America’s Woke has awakened the dead continent.
Of America’s numerous exports to Europe, the one in least demand is the weaponization of personal grievances disguised as tardy social reform.
Is Europe coming for America’s hyperventilating woke brigades? The short answer is yes. The longer answer is more nuanced, like the complicated continent itself, but from Britain to, egads, Russia by way of historical American allies (and favorite vacation spots) like Greece and France, political and academic sentiment is coalescing around the idea that something in the American zeitgeist has gone awry.
Consider that the Conservative British home secretary, Suella Braverman, has just averred that a multicultural push “will end in tears.” She was referring to issues pertaining to migrant labor and immigration, but the gist is that at the highest levels in Britain, some of the notions of social equity routinely espoused by the radical left in our country are falling by the wayside.
Consider also the swift downfall of a former first minister of Scotland, Nicola Sturgeon, who though caught up in Scottish National Party finance problems was also notably embroiled in a controversy over transgender issues that were widely perceived as out of touch with everyday Scottish priorities.

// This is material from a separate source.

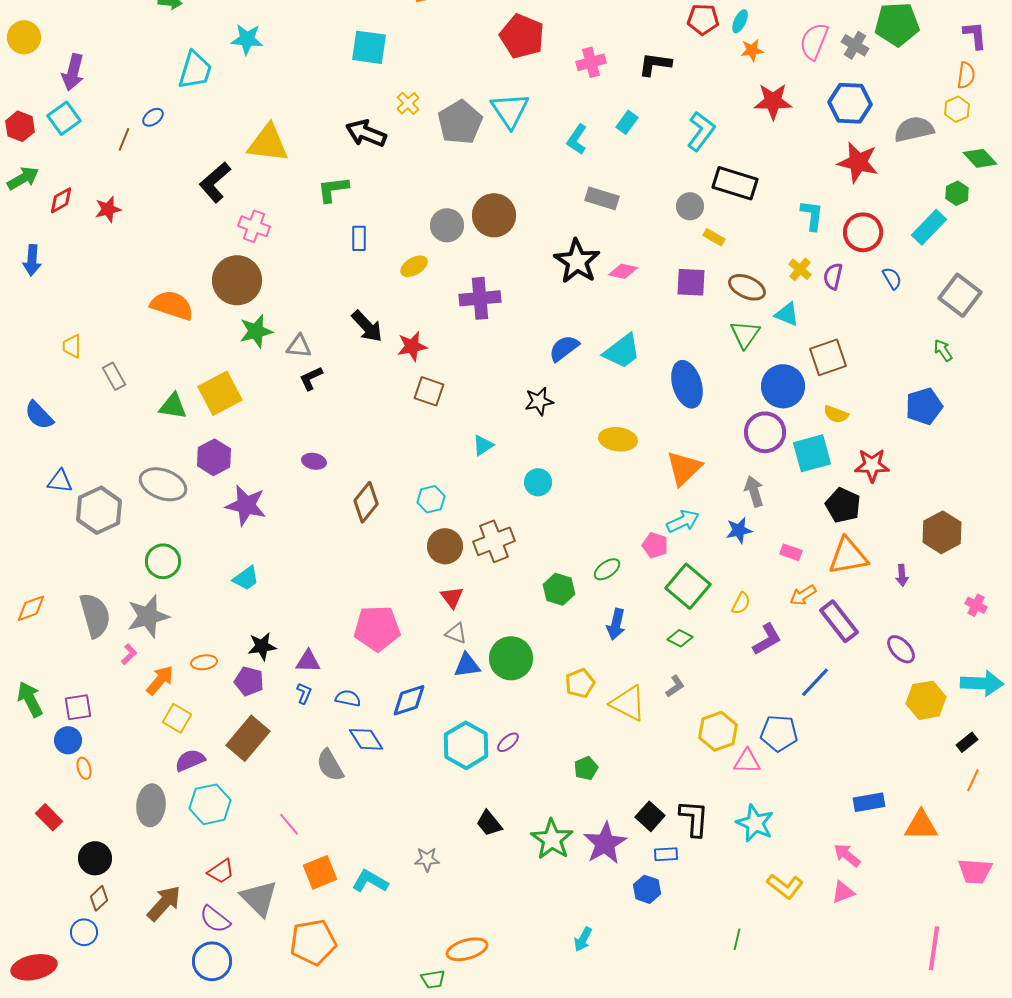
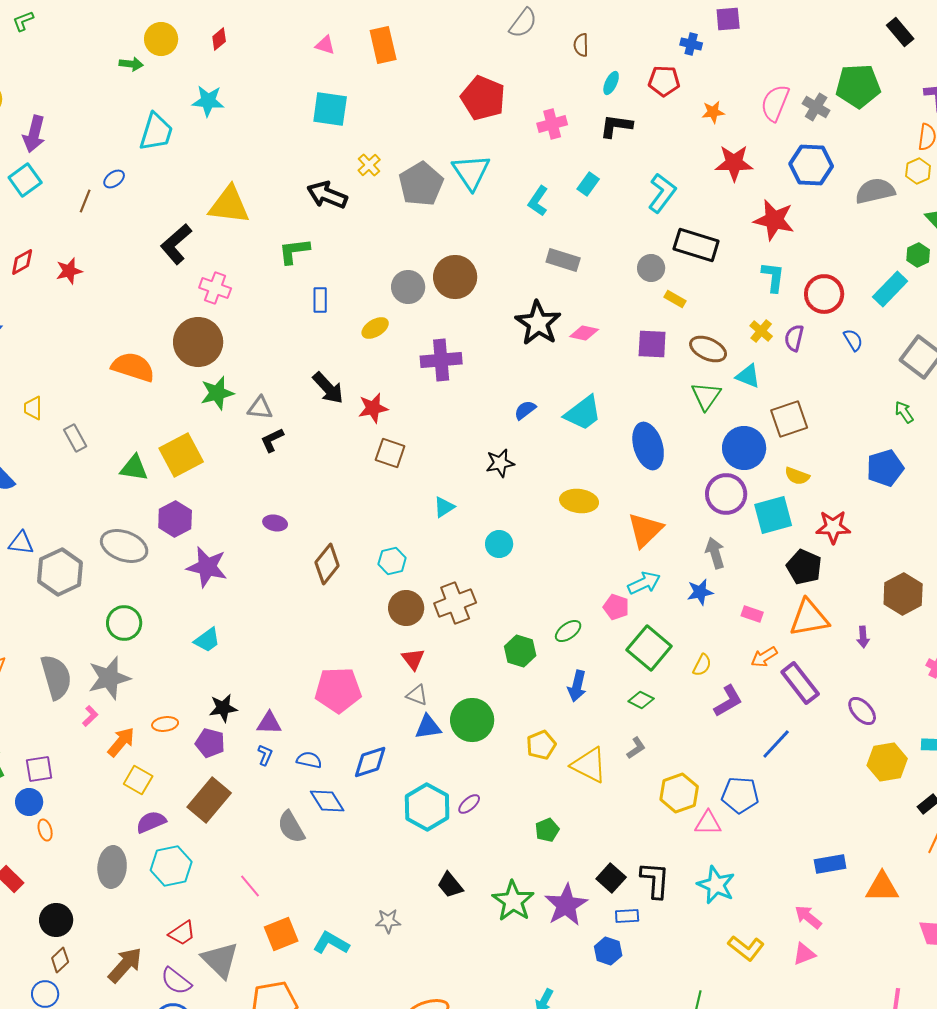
cyan ellipse: (740, 21) -> (611, 83), moved
red star: (858, 162) -> (774, 220), moved
blue semicircle: (564, 348) -> (525, 410), size x0.7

As for France, a lot of attention has been focused on Marine Le Pen lately. As odd as it may sound, the leader of the far-right National Rally faction in the French parliament just received a glowing profile in a guest essay for the New York Times that asked, “Why Is France Acting Like Marine Le Pen Is the Adult in the Room?”
The simple answer is that because she is l’adulte dans la chambre — this even though a generation of French voters associates her with her papa, Jean-Marie Le Pen, who once notoriously dismissed Nazi gas chambers as a “detail” of history (and was penalized for it).
Ms. Le Pen is deftly leveraging the frustration many French feel toward what they perceive as the elitist and demagogic drift of France’s charming but fickle young president, Emmanuel Macron. According to the article in the Times, polls indicate that were Ms. Le Pen to square off with Mr. Macron in a presidential race today, she would beat him by a 10 percent margin.
Although issues like pension reform weigh more heavily on the French voters’ minds than the woke agenda, Ms. Le Pen’s popularity is not due solely to her unrelenting criticism of Mr. Macron and her pledge to reverse his much unloved pension reform should she become president. The National Rally has long positioned itself as the defender of traditional French values and the champion of the working class — both of which resonate with a public suffocated by the condescending cultural headwinds of the kind of neoliberalism favored by Mr. Macron.